I’d give anything for that “innocent sleep,” Macbeth talks about. Innocent sleep is the escape from pain for me.
I stumble around on Sunday morning trying to get organised, resisting the temptation to just go back to bed. Pain ripples and stings down my arm like a burning electric wire. Those famous lines echo though my dark apartment. “Sleep that knits up the ravell’d sleeve of care,” Amen! Wish I had written that. I’ve got a ravelled sleeve at present.
I arrived at Balmoral at 7.30am, Sunday morning. The race had started. The Balmoral Beach Club mens’ change room is deserted. My locker is as I left it a month ago. After changing, I creep furtively across across the verandah onto the beach, hoping no one notices I’m carrying snorkel and flippers. Everyone is in the water, racing. The beach is blissfully deserted. The walk of shame to the water’s edge.
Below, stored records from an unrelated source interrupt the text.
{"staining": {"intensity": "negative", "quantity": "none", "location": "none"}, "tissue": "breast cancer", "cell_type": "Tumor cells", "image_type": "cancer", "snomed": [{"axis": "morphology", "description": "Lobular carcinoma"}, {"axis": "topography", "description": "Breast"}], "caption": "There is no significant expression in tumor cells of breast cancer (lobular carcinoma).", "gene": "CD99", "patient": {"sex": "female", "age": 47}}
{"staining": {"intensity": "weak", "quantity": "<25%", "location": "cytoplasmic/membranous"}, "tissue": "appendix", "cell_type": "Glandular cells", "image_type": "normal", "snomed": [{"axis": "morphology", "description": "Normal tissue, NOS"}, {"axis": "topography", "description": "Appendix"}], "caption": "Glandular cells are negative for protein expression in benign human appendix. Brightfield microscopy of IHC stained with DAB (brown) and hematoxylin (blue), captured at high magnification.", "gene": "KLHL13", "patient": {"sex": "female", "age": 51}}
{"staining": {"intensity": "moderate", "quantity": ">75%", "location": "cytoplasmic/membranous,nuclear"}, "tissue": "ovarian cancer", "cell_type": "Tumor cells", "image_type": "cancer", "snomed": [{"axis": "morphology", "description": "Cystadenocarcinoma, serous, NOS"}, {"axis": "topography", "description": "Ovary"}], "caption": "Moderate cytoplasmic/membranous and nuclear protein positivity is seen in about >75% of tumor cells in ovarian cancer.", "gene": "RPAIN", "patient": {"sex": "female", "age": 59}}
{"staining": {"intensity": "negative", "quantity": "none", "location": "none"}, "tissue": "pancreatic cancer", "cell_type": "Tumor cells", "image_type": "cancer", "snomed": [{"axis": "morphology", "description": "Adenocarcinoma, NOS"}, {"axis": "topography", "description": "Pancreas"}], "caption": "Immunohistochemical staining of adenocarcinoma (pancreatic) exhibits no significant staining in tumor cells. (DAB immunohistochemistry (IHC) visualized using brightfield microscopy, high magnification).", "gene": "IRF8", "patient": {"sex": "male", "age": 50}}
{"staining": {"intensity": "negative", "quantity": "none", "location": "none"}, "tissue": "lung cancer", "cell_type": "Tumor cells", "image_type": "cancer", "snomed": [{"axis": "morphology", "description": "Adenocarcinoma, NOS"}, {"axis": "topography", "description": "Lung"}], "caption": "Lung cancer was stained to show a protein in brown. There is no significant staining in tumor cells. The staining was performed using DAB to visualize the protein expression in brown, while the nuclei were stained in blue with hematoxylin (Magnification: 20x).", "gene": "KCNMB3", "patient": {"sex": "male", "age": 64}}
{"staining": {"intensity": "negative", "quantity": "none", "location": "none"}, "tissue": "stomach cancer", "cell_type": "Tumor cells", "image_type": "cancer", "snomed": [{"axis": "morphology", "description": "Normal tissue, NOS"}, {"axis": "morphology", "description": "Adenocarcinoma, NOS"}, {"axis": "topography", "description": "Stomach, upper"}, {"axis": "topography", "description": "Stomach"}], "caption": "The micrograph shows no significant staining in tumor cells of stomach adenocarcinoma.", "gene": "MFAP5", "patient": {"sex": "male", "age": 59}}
Shakespeare had Macbeth say about sleep:
The death of each day’s life, sore labour’s bath,
Balm of hurt minds, great nature’s second course,
Chief nourisher in life’s feast,–
This could also apply to swimming in the ocean – it is a nourisher at life’s feast. I headed off around the bay, getting that nourisher going. The lead swimmers would be back on the beach soon. Two laps around were very relaxing — the smell of the salt water, the ripples on the sandy bottom and the busy fish whizzing to and fro. Balm for a hurt mind. Toward the end I noticed someone swimming beside me. It was Charm Friend. She was watching my stroke underwater. We stopped and yarned, treading water. She is a super swimmer and a great coach but like me has a history of painful spinal issues. We laughed when sharing our common woes.
The change room was still a hub-bub of activity and familiar noise when I arrived back there and I caught up with a number of people I hadn’t seen for weeks. The same timeless topics engaged everyone in the shower. Unfortunately, the great issues which were discussed are no closer to resolution. I enjoyed breakafst sitting in the sun in the top room listening to the hum of conversation and feeling the human animation. A problem with pain is that it’s isolating. It drives me into the corner as each day becomes a battle to cope and life becomes all about survival. There is no room for anything else.
Macbeth nailed it and I believe it. The ocean is great nature’s second course.